I have a collection of producers of jobs, and a (bigger) collection of workers that can process any job. Each job has a "reference", and jobs with the same reference MUST be processed sequentially, ie. only a single worker can ever be working on a job of a certain reference at any one time.
To guarantee fairness, it's also a requirement that a single "reference" must not be able to slow down the processing for other references.
Ref1 | Ref2 | Ref3 | ... | RefN
------|------|------|-----|------
a(1) | a(2) | | ... | a(3)
b(4) | b(5) | | ... | b(6)
c(7) | c(8) | | ... |
d(9) | | | ... |
e(10)| | | ... |
In this table, the columns contain the queued jobs for each reference, the letters are the ordering of the jobs within the reference, and the parenthesised numbers are the desired order in which jobs should be picked up by workers.
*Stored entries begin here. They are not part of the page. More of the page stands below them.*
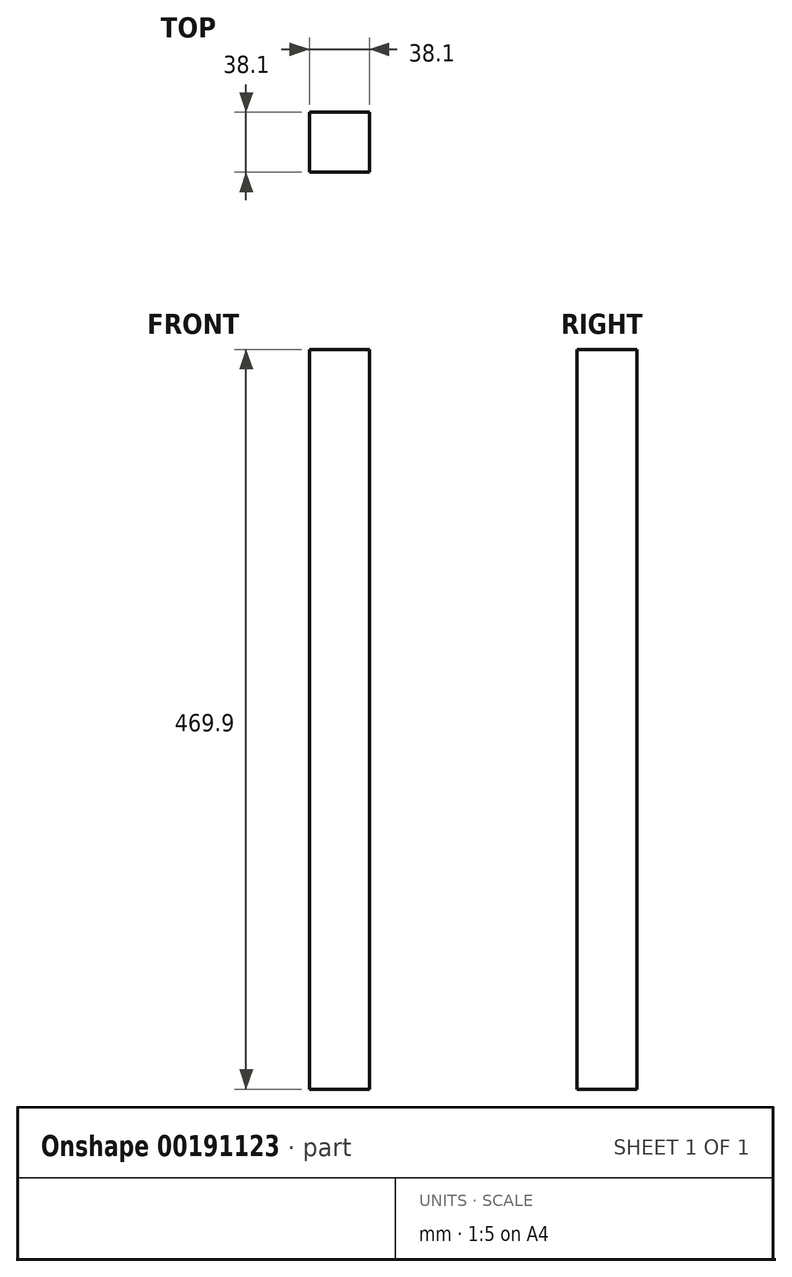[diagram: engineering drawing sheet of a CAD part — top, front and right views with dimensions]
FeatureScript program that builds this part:
annotation { "Feature Type Name" : "Feature", "Feature Type Description" : "" }
export const myFeature = defineFeature(function(context is Context, id is Id, definition is map)
    precondition{}
    {
        {
            var Q0;
            Q0=qCreatedBy(makeId("Top.planeOp"),FACE);
            var sketch = newSketch(context, id + "F0", { "sketchPlane" : qUnion([Q0])});
            skLineSegment(sketch, "E0.bottom", {"start": v(19.05, 19.05) * mm, "end": v(-19.05, 19.05) * mm});
            skLineSegment(sketch, "E0.top", {"start": v(19.05, -19.05) * mm, "end": v(-19.05, -19.05) * mm});
            skLineSegment(sketch, "E0.left", {"start": v(19.05, 19.05) * mm, "end": v(19.05, -19.05) * mm});
            skLineSegment(sketch, "E0.right", {"start": v(-19.05, 19.05) * mm, "end": v(-19.05, -19.05) * mm});
            skPoint(sketch, "E0.middle", {"position": v(0, 0) * mm});
            skSolve(sketch);
        }
        {
            var Q0;
            Q0 = qSketchRegion(id + "F0", true);
            extrude(context, id + "F1", {"entities" : qUnion([Q0]), "endBound" : BoundingType.SYMMETRIC, "depth" : 469.9 * mm});
        }
    });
The references are dynamic and there might be thousands.
I checkout out beanstalkd, using tubes for the references, but this only guarantees sequentiality if each tube is watched by exactly one worker, which would mean I'd have to do a lot of bookkeeping (what if the assigned worker crashes? etc.)
Are there any job queue implementations that provide this functionality out of the box, or would I have to roll my own? I've got an implementation that does what I want, using a pretty naive sql table, but it performs terribly under load.